Call for pricing 8507365478

Sent from my XT1585 using Tapatalk


----------



## Jason (Oct 2, 2007)

Roy, you got a tire machine at the shop?


----------



## Spoolin Up (May 3, 2011)

Did these Side by side tires yesterday. Just bought it this week, it's new to me. I think it will go up to 24" tires

Sent from my XT1585 using Tapatalk


----------



## Flounder Hounder (Nov 9, 2008)

What's that nasty brown stuff on the wheels?


----------



## Spoolin Up (May 3, 2011)

It's a RAZR side by side wheel. Mud from the bead breaking

Sent from my XT1585 using Tapatalk


----------



## Flounder Hounder (Nov 9, 2008)

Are those the old tires coming off? I was confused thinking that they were going on.


----------



## Jason (Oct 2, 2007)

Awesome.....I need a tire fer my cat boat, but they are them weird wide ones off pontoon boat trailers. I gotta get another and they sell em at Tractor Supply off the rim so I'll be coming to see ya!


----------



## Spoolin Up (May 3, 2011)

Flounder Hounder said:


> Are those the old tires coming off? I was confused thinking that they were going on.


Yes coming off 

Sent from my XT1585 using Tapatalk


----------



## hyco (Oct 24, 2008)

do you need another supplier? I send a truck by that way 5 days a week. order by noon and get that afternoon.....


----------



## Spoolin Up (May 3, 2011)

hyco said:


> do you need another supplier? I send a truck by that way 5 days a week. order by noon and get that afternoon.....

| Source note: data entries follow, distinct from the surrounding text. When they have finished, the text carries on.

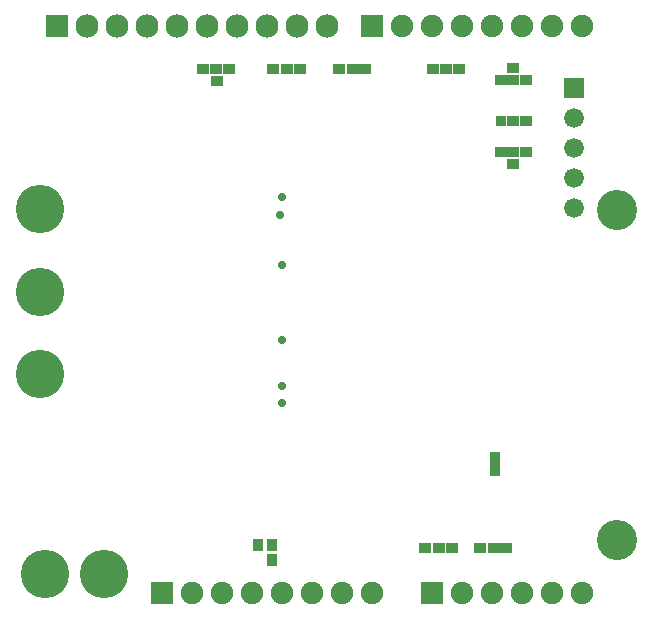
<source format=gbs>
G04 Layer: BottomSolderMaskLayer*
G04 EasyEDA v6.5.44, 2024-08-23 15:43:18*
G04 30d174a4fb68472d9a5c4a5b8d6f4b16,2865ae9118a24060a17af6d01c9bcc73,10*
G04 Gerber Generator version 0.2*
G04 Scale: 100 percent, Rotated: No, Reflected: No *
G04 Dimensions in millimeters *
G04 leading zeros omitted , absolute positions ,4 integer and 5 decimal *
%FSLAX45Y45*%
%MOMM*%

%AMMACRO1*4,1,8,-0.4243,-0.4828,-0.454,-0.453,-0.454,0.4531,-0.4243,0.4828,0.4243,0.4828,0.454,0.4531,0.454,-0.453,0.4243,-0.4828,-0.4243,-0.4828,0*%
%AMMACRO2*4,1,8,-0.4531,-0.454,-0.4828,-0.4243,-0.4828,0.4243,-0.4531,0.454,0.453,0.454,0.4828,0.4243,0.4828,-0.4243,0.453,-0.454,-0.4531,-0.454,0*%
%AMMACRO3*4,1,8,-0.4243,-0.4541,-0.4541,-0.4243,-0.4541,0.4243,-0.4243,0.4541,0.4243,0.4541,0.4541,0.4243,0.4541,-0.4243,0.4243,-0.4541,-0.4243,-0.4541,0*%
%AMMACRO4*4,1,8,-0.9211,-0.9508,-0.9508,-0.921,-0.9508,0.9211,-0.9211,0.9508,0.921,0.9508,0.9508,0.9211,0.9508,-0.921,0.921,-0.9508,-0.9211,-0.9508,0*%
%AMMACRO5*4,1,8,-0.8085,-0.8382,-0.8382,-0.8084,-0.8382,0.8085,-0.8085,0.8382,0.8084,0.8382,0.8382,0.8085,0.8382,-0.8084,0.8084,-0.8382,-0.8085,-0.8382,0*%
%ADD10MACRO1*%
%ADD11MACRO2*%
%ADD12MACRO3*%
%ADD13C,4.1016*%
%ADD14C,0.6100*%
%ADD15MACRO4*%
%ADD16C,1.9016*%
%ADD17C,1.9620*%
%ADD18C,1.6764*%
%ADD19MACRO5*%
%ADD20C,3.4032*%
%ADD21C,0.7016*%

%LPD*%
D10*
G01*
X-590558Y-2781294D03*
G01*
X-711208Y-2781294D03*
G01*
X-590558Y-2908294D03*
D11*
G01*
X704839Y-2806703D03*
G01*
X819129Y-2806719D03*
G01*
X927089Y-2806703D03*
G01*
X1168389Y-2806703D03*
G01*
X1282679Y-2806719D03*
G01*
X1390639Y-2806703D03*
G01*
X196839Y1249993D03*
G01*
X88905Y1250003D03*
G01*
X-25410Y1249993D03*
G01*
X990589Y1249993D03*
G01*
X882655Y1250003D03*
G01*
X768339Y1249993D03*
G01*
X-355610Y1249993D03*
G01*
X-469894Y1250003D03*
G01*
X-584210Y1249993D03*
G01*
X-955532Y1249993D03*
G01*
X-1063467Y1250003D03*
G01*
X-1177782Y1249993D03*
G01*
X-1060444Y1149356D03*
D10*
G01*
X1295406Y-2038355D03*
G01*
X1295421Y-2146315D03*
D11*
G01*
X1555744Y812801D03*
G01*
X1450002Y812791D03*
D12*
G01*
X1346200Y812800D03*
D11*
G01*
X1346205Y1162048D03*
G01*
X1449992Y1162058D03*
G01*
X1555755Y1162048D03*
G01*
X1449992Y1263646D03*
G01*
X1346202Y546098D03*
G01*
X1450002Y546088D03*
G01*
X1555752Y546098D03*
G01*
X1450002Y444503D03*
D13*
G01*
X-2018045Y-3022234D03*
G01*
X-2518044Y-3022234D03*
G01*
X-2558938Y-1332804D03*
D14*
G01*
X-2558938Y-1174003D03*
G01*
X-2558938Y-1491604D03*
G01*
X-2400137Y-1332804D03*
G01*
X-2717739Y-1332804D03*
G01*
X-2446644Y-1220510D03*
G01*
X-2671231Y-1220510D03*
G01*
X-2671231Y-1445097D03*
G01*
X-2446644Y-1445097D03*
D13*
G01*
X-2558938Y-632805D03*
D14*
G01*
X-2558938Y-474004D03*
G01*
X-2558938Y-791606D03*
G01*
X-2400137Y-632805D03*
G01*
X-2717739Y-632805D03*
G01*
X-2446644Y-520512D03*
G01*
X-2671231Y-520512D03*
G01*
X-2671231Y-745098D03*
G01*
X-2446644Y-745098D03*
D13*
G01*
X-2558938Y67193D03*
D14*
G01*
X-2558938Y225993D03*
G01*
X-2558938Y-91607D03*
G01*
X-2400137Y67193D03*
G01*
X-2717739Y67193D03*
G01*
X-2446644Y179486D03*
G01*
X-2671231Y179486D03*
G01*
X-2671231Y-45100D03*
G01*
X-2446644Y-45100D03*
D15*
G01*
X250543Y1615795D03*
D16*
G01*
X504555Y1615805D03*
G01*
X758555Y1615805D03*
G01*
X1012555Y1615805D03*
G01*
X1266555Y1615805D03*
G01*
X1520555Y1615805D03*
G01*
X1774555Y1615805D03*
G01*
X2028555Y1615805D03*
D17*
G01*
X-130444Y1615805D03*
G01*
X-384444Y1615805D03*
G01*
X-638444Y1615805D03*
G01*
X-892444Y1615805D03*
G01*
X-1146444Y1615805D03*
G01*
X-1400444Y1615805D03*
G01*
X-1654444Y1615805D03*
G01*
X-1908444Y1615805D03*
G01*
X-2162444Y1615805D03*
D15*
G01*
X-2416444Y1615805D03*
D16*
G01*
X2028555Y-3184794D03*
G01*
X1774555Y-3184794D03*
G01*
X1520555Y-3184794D03*
G01*
X1266555Y-3184794D03*
G01*
X1012555Y-3184794D03*
D15*
G01*
X758555Y-3184794D03*
G01*
X-1527456Y-3184804D03*
D16*
G01*
X-1273444Y-3184794D03*
G01*
X-1019444Y-3184794D03*
G01*
X-765444Y-3184794D03*
G01*
X-511444Y-3184794D03*
G01*
X-257444Y-3184794D03*
G01*
X-3444Y-3184794D03*
G01*
X250555Y-3184794D03*
D18*
G01*
X1965055Y79105D03*
G01*
X1965055Y333105D03*
G01*
X1965055Y587105D03*
G01*
X1965055Y841105D03*
D19*
G01*
X1965055Y1095105D03*
D20*
G01*
X2330155Y-2738795D03*
G01*
X2330155Y61198D03*
D21*
G01*
X-507989Y171460D03*
G01*
X-526938Y12811D03*
G01*
X-505856Y-408320D03*
G01*
X-506872Y-1041288D03*
G01*
X-506872Y-1434988D03*
G01*
X-509412Y-1579006D03*
M02*

</source>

Got slammed when u called, I do

Sent from my XT1585 using Tapatalk


----------



## NKlamerus (Jan 4, 2016)

Finally got my tax return, Should i call tonight or in the morning?

Looking for 4 305/70r16 Cooper AT3's 

mounted and balanced, and im keeping my old tires


----------



## Spoolin Up (May 3, 2011)

The a.m. thx

Sent from my XT1585 using Tapatalk


----------